使用dictionary_as_a_string.py压缩的倒排索引表实现布尔查询。
"""

import pandas as pd
import ast
import re
from dictionary_as_a_string import load_term_string, load_term_table, query_posting_list

def read_all_ids(file_path):
    """
    读取所有ID，返回ID的集合。
    """
    all_ids = set()
    with open(file_path, 'r', encoding='utf-8') as f:
        for line in f:
            id = int(line.strip())
            all_ids.add(id)
    return all_ids

def tokenize(expression):
    """
    将布尔表达式分词。
    """
    tokens = re.findall(r'AND|OR|NOT|\w+|\(|\)', expression)
    return tokens

def infix_to_postfix(tokens):
    """
    将中缀表达式转换为后缀表达式（逆波兰表达式）。
    """
    precedence = {'NOT': 3, 'AND': 2, 'OR': 1}
    output = []
    operator_stack = []
    operators = {'AND', 'OR', 'NOT'}
    for token in tokens:
        if token not in operators and token not in {'(', ')'}:
            output.append(token)
        elif token == '(':
            operator_stack.append(token)
        elif token == ')':
            while operator_stack and operator_stack[-1] != '(':
                output.append(operator_stack.pop())
            operator_stack.pop()  # 弹出 '('
        else:  # 操作符
            while operator_stack and operator_stack[-1] != '(' and precedence.get(operator_stack[-1], 0) >= precedence.get(token, 0):
                output.append(operator_stack.pop())
            operator_stack.append(token)
    while operator_stack:
        output.append(operator_stack.pop())
    return output

def evaluate_postfix(postfix_tokens, term_string, term_table, posting_list_file_path, all_ids):
    """
    评估后缀表达式，返回符合条件的ID集合。
    """
    stack = []
    operators = {'AND', 'OR', 'NOT'}
    for token in postfix_tokens:
        if token not in operators:
            doc_ids = query_posting_list(token, term_string, term_table, posting_list_file_path)
            stack.append(set(doc_ids))
        elif token == 'NOT':
            operand = stack.pop()
            stack.append(all_ids - operand)
        else:
            right = stack.pop()
            left = stack.pop()
            if token == 'AND':
                stack.append(left & right)
            elif token == 'OR':
                stack.append(left | right)
    return stack.pop() if stack else set()

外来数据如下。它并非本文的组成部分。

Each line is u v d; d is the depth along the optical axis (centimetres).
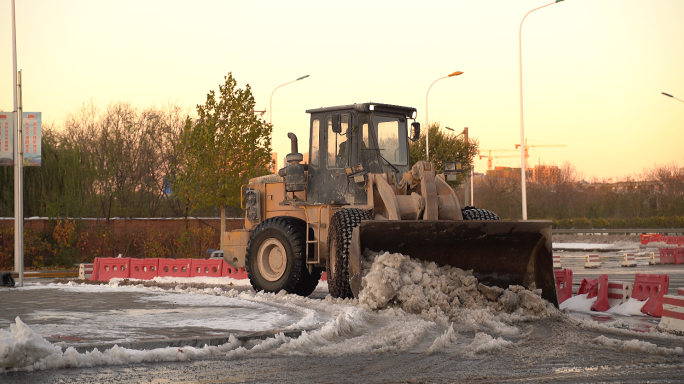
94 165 3231
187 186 2808
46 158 2966
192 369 581
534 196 7719
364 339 726
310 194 1273
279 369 583
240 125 2777
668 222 6588
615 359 626
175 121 4675
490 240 1002
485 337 725
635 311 1031
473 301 927
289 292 1236
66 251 2852
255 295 1230
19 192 1563
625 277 1975
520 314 909
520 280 1014
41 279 2139
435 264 991
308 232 1225
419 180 1084
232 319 880
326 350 665
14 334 578
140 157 4425
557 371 573
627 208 7588
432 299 913
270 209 1387
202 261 1836
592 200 7925
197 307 1045
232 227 3272
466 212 1139
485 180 7681
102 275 1952
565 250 4075
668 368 584
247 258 1312
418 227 974
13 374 548
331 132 1246
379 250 998
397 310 902
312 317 860
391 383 530
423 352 664
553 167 8200
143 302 1132
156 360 617
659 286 1021
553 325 854
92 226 3019
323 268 1269
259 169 2852
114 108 4559
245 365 600
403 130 1263
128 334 739
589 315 1037
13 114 1567
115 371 567
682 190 7506
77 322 849
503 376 554
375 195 1106
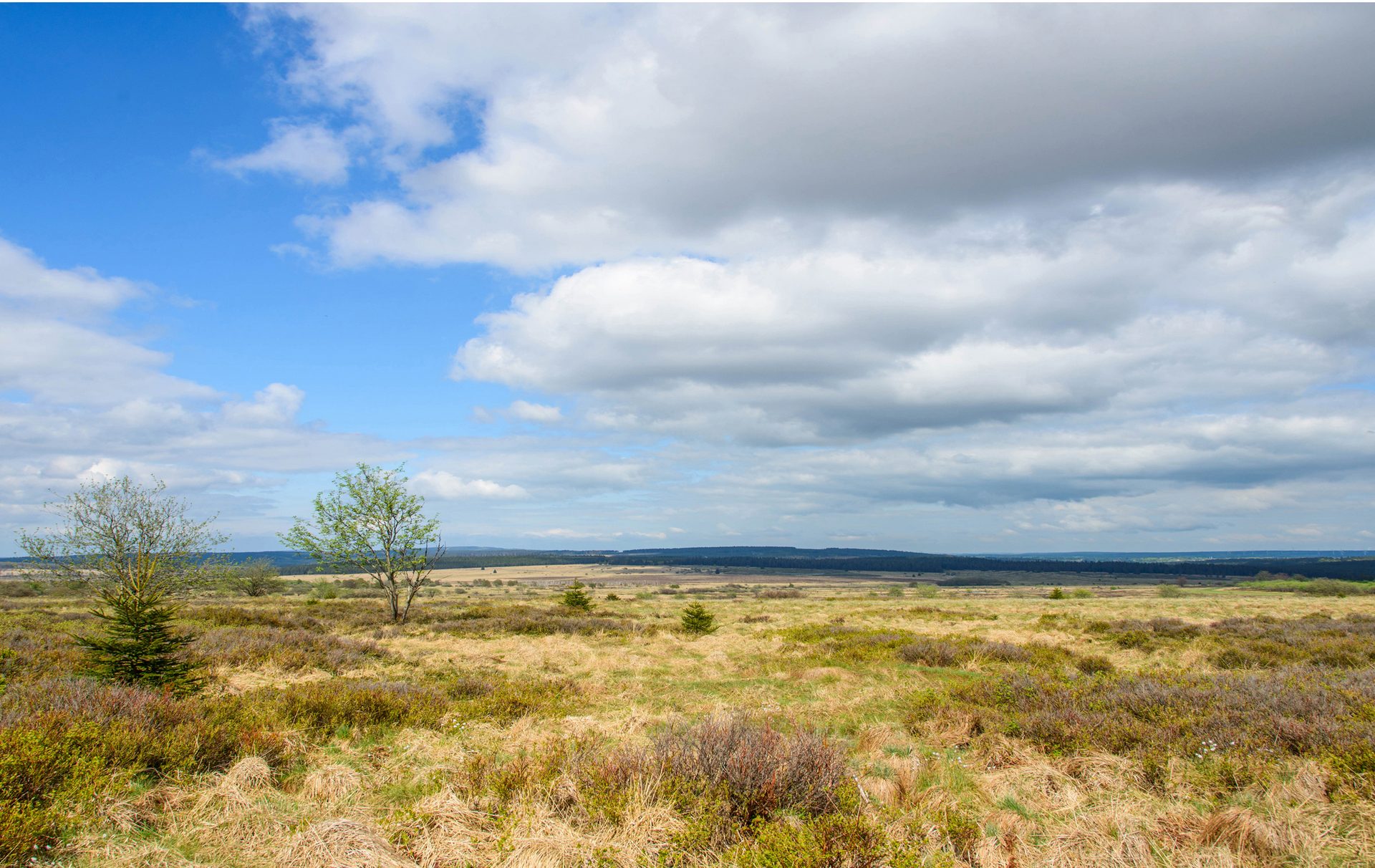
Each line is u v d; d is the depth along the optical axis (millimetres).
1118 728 8172
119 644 10992
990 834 5699
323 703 9836
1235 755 7086
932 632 25000
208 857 5137
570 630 25281
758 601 55875
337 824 5312
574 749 7566
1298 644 18000
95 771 6039
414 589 29781
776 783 5973
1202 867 4930
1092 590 87062
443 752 8211
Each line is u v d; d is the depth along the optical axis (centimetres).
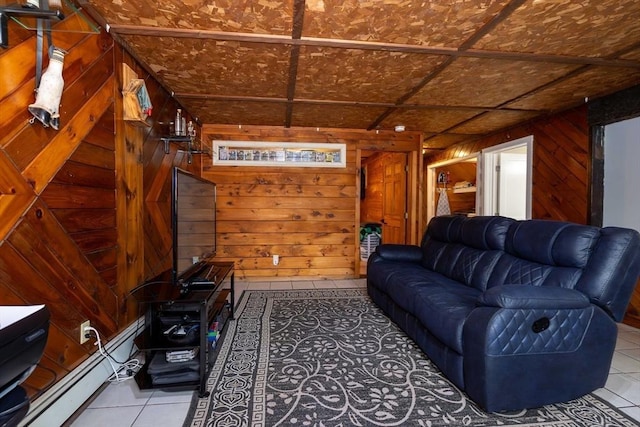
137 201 232
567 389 165
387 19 181
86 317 173
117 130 204
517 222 242
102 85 188
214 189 297
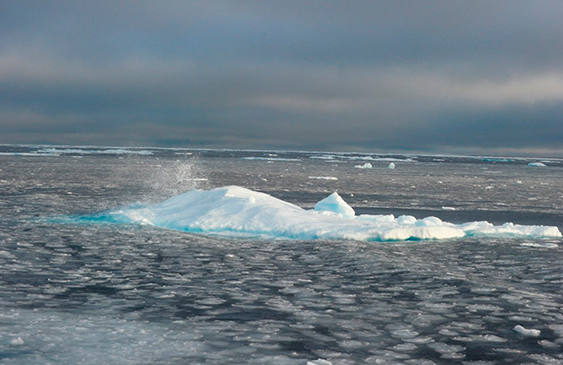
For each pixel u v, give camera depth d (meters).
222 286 10.25
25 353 6.66
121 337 7.33
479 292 10.16
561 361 6.88
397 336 7.68
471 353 7.10
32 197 26.27
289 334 7.66
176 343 7.17
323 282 10.70
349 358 6.84
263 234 16.03
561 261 13.27
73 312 8.38
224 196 18.34
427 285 10.60
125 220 18.05
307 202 28.47
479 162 161.62
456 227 17.52
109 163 73.75
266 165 85.06
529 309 9.13
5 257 12.35
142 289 9.91
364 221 17.14
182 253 13.29
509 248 14.87
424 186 45.38
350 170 74.38
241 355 6.83
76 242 14.44
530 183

def display_results(result_ids, words_df):
    """
    根据查询结果的ID，从 DataFrame 中查找并打印ID和标签。
    """
    df = words_df[words_df['id'].isin(result_ids)]
    if not df.empty:
        for _, row in df.iterrows():
            id = row['id']
            words = ast.literal_eval(row['words'])
            print(f"ID: {id}")
            print(f"标签: {', '.join(words)}\n")
    else:
        print("没有符合条件的结果。")

def main():
    print("正在加载数据，请稍候...")

    # 加载书籍数据
    book_term_string = load_term_string('../data/book_term_string.txt')
    book_term_table = load_term_table('../data/book_term_table.csv')
    book_all_ids = read_all_ids('../data/Book_id.txt')
    book_words_df = pd.read_csv('../data/book_words.csv', dtype={'id': int, 'words': str})

    # 加载电影数据
    movie_term_string = load_term_string('../data/movie_term_string.txt')
    movie_term_table = load_term_table('../data/movie_term_table.csv')
    movie_all_ids = read_all_ids('../data/Movie_id.txt')
    movie_words_df = pd.read_csv('../data/movie_words.csv', dtype={'id': int, 'words': str})

    print("数据加载完成！")

    while True:
        choice = input("请选择查询类型（1 - 书籍，2 - 电影）：\n")
        if choice == '1':
            term_string = book_term_string
            term_table = book_term_table
            all_ids = book_all_ids
            words_df = book_words_df
            posting_list_file_path = '../data/book_posting_list.txt'
        elif choice == '2':
            term_string = movie_term_string
            term_table = movie_term_table
            all_ids = movie_all_ids
            words_df = movie_words_df
            posting_list_file_path = '../data/movie_posting_list.txt'
        else:
            print("输入错误，请输入 1 或 2。")
            continue  # 重新开始循环

        expression = input("请输入布尔查询表达式：\n")
        tokens = tokenize(expression)
        postfix_tokens = infix_to_postfix(tokens)
        result_ids = evaluate_postfix(postfix_tokens, term_string, term_table, posting_list_file_path, all_ids)
        if result_ids:
            print("查询结果：\n")
            display_results(result_ids, words_df)
        else:
            print("没有符合条件的结果。")

        cont = input("是否继续查询？(Y/N): ")
        if cont.strip().lower() != 'y':
            print("感谢您的使用！")
            break  # 退出循环，结束程序

if __name__ == "__main__":
    main()